§ **Task directions**: Print out the data exactly, keeping every image out of it.

§ **Supplied records**:
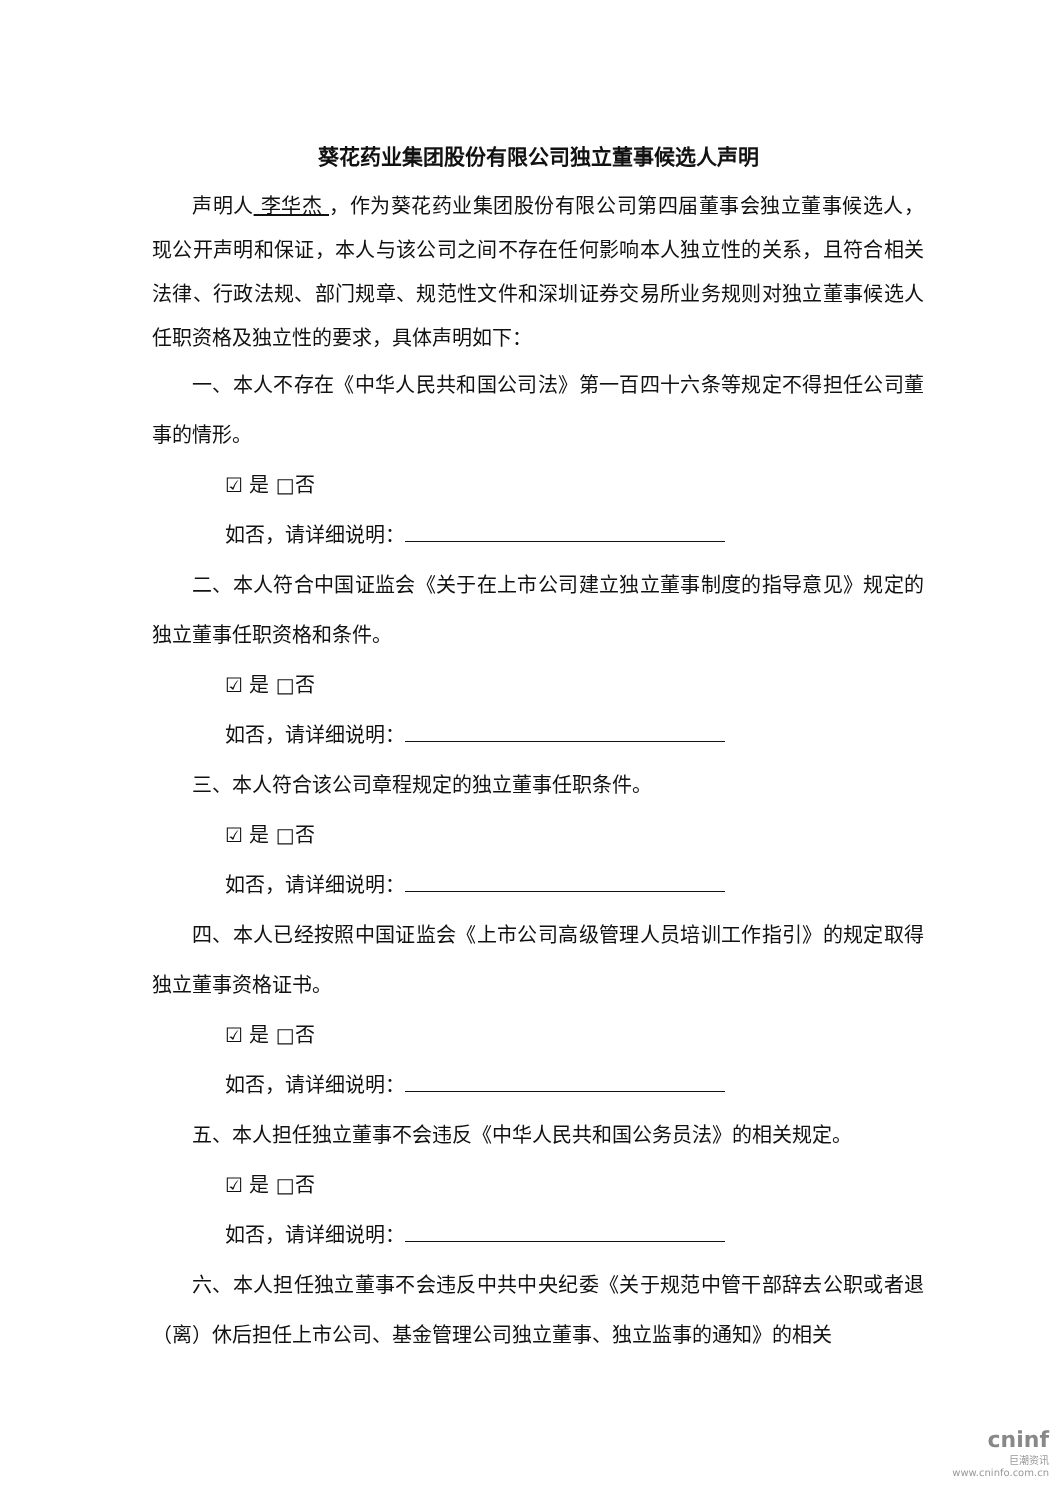葵花药业集团股份有限公司独立董事候选人声明
声明人 李华杰 ，作为葵花药业集团股份有限公司第四届董事会独立董事候选人，现公开声明和保证，本人与该公司之间不存在任何影响本人独立性的关系，且符合相关法律、行政法规、部门规章、规范性文件和深圳证券交易所业务规则对独立董事候选人任职资格及独立性的要求，具体声明如下：
一、本人不存在《中华人民共和国公司法》第一百四十六条等规定不得担任公司董事的情形。
☑ 是 □否
如否，请详细说明：
二、本人符合中国证监会《关于在上市公司建立独立董事制度的指导意见》规定的独立董事任职资格和条件。
☑ 是 □否
如否，请详细说明：
三、本人符合该公司章程规定的独立董事任职条件。
☑ 是 □否
如否，请详细说明：
四、本人已经按照中国证监会《上市公司高级管理人员培训工作指引》的规定取得独立董事资格证书。
☑ 是 □否
如否，请详细说明：
五、本人担任独立董事不会违反《中华人民共和国公务员法》的相关规定。
☑ 是 □否
如否，请详细说明：
六、本人担任独立董事不会违反中共中央纪委《关于规范中管干部辞去公职或者退（离）休后担任上市公司、基金管理公司独立董事、独立监事的通知》的相关
cninf
巨潮资讯
www.cninfo.com.cn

§ **Result for this exercise**:
葵花药业集团股份有限公司独立董事候选人声明
声明人 李华杰 ，作为葵花药业集团股份有限公司第四届董事会独立董事候选人，现公开声明和保证，本人与该公司之间不存在任何影响本人独立性的关系，且符合相关法律、行政法规、部门规章、规范性文件和深圳证券交易所业务规则对独立董事候选人任职资格及独立性的要求，具体声明如下：
一、本人不存在《中华人民共和国公司法》第一百四十六条等规定不得担任公司董事的情形。
☑ 是 □否
如否，请详细说明：
二、本人符合中国证监会《关于在上市公司建立独立董事制度的指导意见》规定的独立董事任职资格和条件。
☑ 是 □否
如否，请详细说明：
三、本人符合该公司章程规定的独立董事任职条件。
☑ 是 □否
如否，请详细说明：
四、本人已经按照中国证监会《上市公司高级管理人员培训工作指引》的规定取得独立董事资格证书。
☑ 是 □否
如否，请详细说明：
五、本人担任独立董事不会违反《中华人民共和国公务员法》的相关规定。
☑ 是 □否
如否，请详细说明：
六、本人担任独立董事不会违反中共中央纪委《关于规范中管干部辞去公职或者退（离）休后担任上市公司、基金管理公司独立董事、独立监事的通知》的相关
cninf
巨潮资讯
www.cninfo.com.cn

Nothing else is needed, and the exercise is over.